Now for the lessons I learned working there. I’ll start with the good.
- Associates at those stores will generally do whatever it takes to make sure the animals are properly cared for. In fact, my first and only Hamster was one we took in because his eye had been gouged out by another Hamster the customer had (against out advice) caged together. We took it in, paid the vet bills, and I adopted it. He was my good friend Mr. Stitch, and lived a happy short life (Hamsters don’t live long) with me. (I like to think he is in an alternate universe, bumping beats with his friends in a Kia Soul.)
- The Associates care about the customers.
- Corporate has some policies in place to protect animal welfare.

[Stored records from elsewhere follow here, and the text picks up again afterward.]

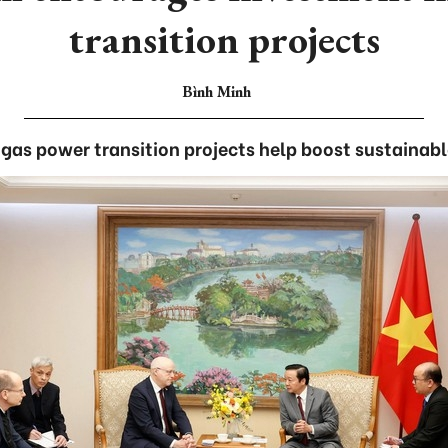
transition projects
Bình Minh
as power transition projects help boost sustainab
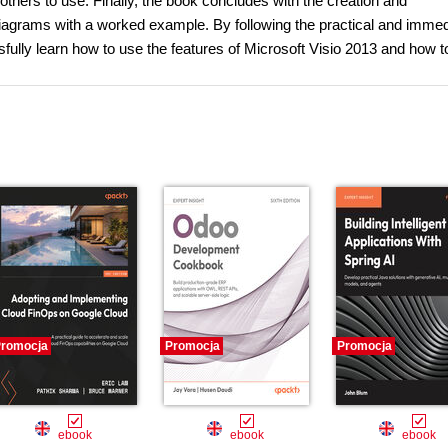
r others to use. Finally, the book concludes with the creation and
agrams with a worked example. By following the practical and immed
fully learn how to use the features of Microsoft Visio 2013 and how t
romocja
Promocja
Promocja
ebook
ebook
ebook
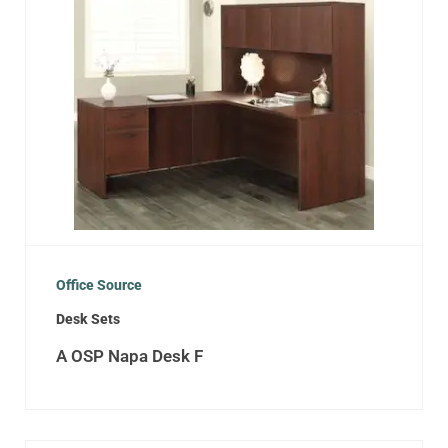
Office Source
Desk Sets
A OSP Napa Desk F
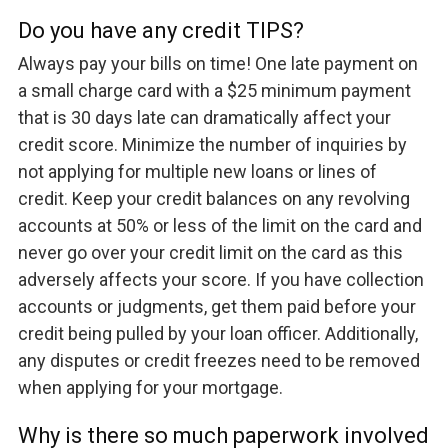
Do you have any credit TIPS?
Always pay your bills on time! One late payment on
a small charge card with a $25 minimum payment
that is 30 days late can dramatically affect your
credit score. Minimize the number of inquiries by
not applying for multiple new loans or lines of
credit. Keep your credit balances on any revolving
accounts at 50% or less of the limit on the card and
never go over your credit limit on the card as this
adversely affects your score. If you have collection
accounts or judgments, get them paid before your
credit being pulled by your loan officer. Additionally,
any disputes or credit freezes need to be removed
when applying for your mortgage.
Why is there so much paperwork involved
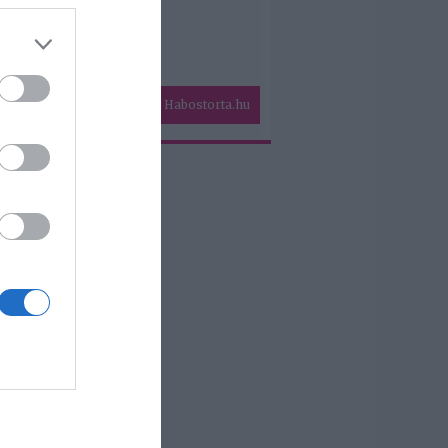
Habostorta.hu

- These stores are a great place to buy animal food and care products.
Now, the not-so-good.
- Strong, effective management is just not a priority.
- The breeders used for the animals are terrible.

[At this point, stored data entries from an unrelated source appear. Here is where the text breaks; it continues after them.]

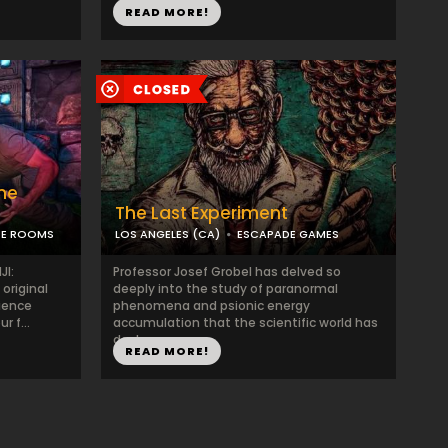
READ MORE!
he
The Last Experiment
PE ROOMS
LOS ANGELES (CA)
ESCAPADE GAMES
JI:
Professor Josef Grobel has delved so
original
deeply into the study of paranormal
rience
phenomena and psionic energy
r f...
accumulation that the scientific world has
declare...
READ MORE!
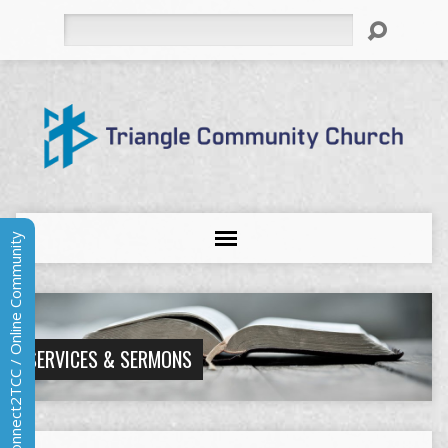
Search
Connect2TCC / Online Community
SERVICES & SERMONS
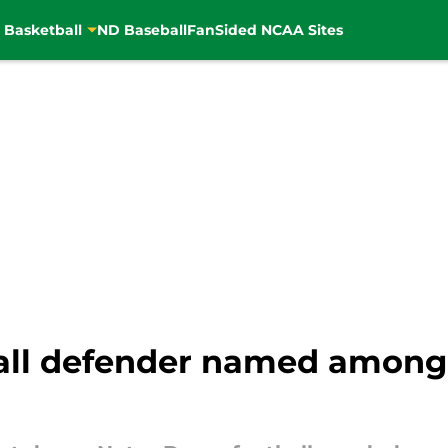
 Basketball
ND Baseball
FanSided NCAA Sites
all defender named among 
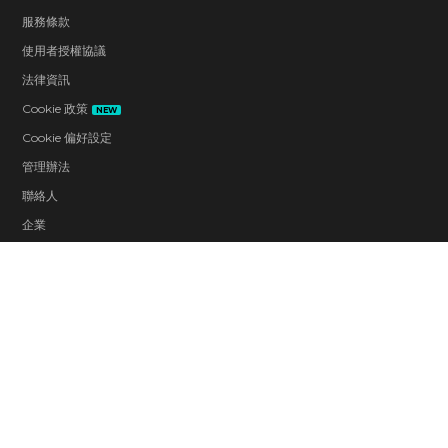
服務條款
使用者授權協議
法律資訊
Cookie 政策
NEW
Cookie 偏好設定
管理辦法
聯絡人
企業
工作機會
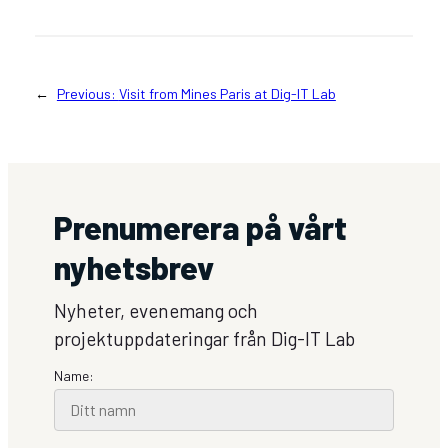
←
Previous:
Visit from Mines Paris at Dig-IT Lab
Prenumerera på vårt
nyhetsbrev
Nyheter, evenemang och
projektuppdateringar från Dig-IT Lab
Name:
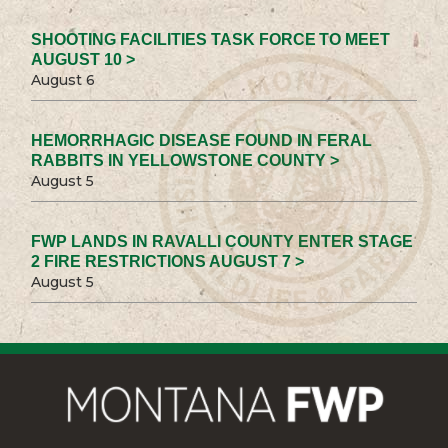
SHOOTING FACILITIES TASK FORCE TO MEET
AUGUST 10 >
August 6
HEMORRHAGIC DISEASE FOUND IN FERAL
RABBITS IN YELLOWSTONE COUNTY >
August 5
FWP LANDS IN RAVALLI COUNTY ENTER STAGE
2 FIRE RESTRICTIONS AUGUST 7 >
August 5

- They hired someone like Jeff.
- Stores are often disorganized and you have to watch out for puddles as customers don’t like to let you know when their pets do their business.
Over all, I’m happy to have worked there, because I met some good people, and had fun with great animals. I do wish that those stores would get out of the animal selling business altogether. Please do not support the animal trade at these stores, but they are great places to get quality products to care for the ones that you already have, or have purchased elsewhere. You should buy your small animals, fish, and reptiles at stores that specialize in them, because the animals will be of better quality and employees will take more time (because they have more time) to educate you on their care. As with anything, caring for animals is best done when you do your research.
I hope I have given some insight into the world of the large chain pet stores, and what they are (food and care products) and are not (animals and avoiding piss puddles) good for.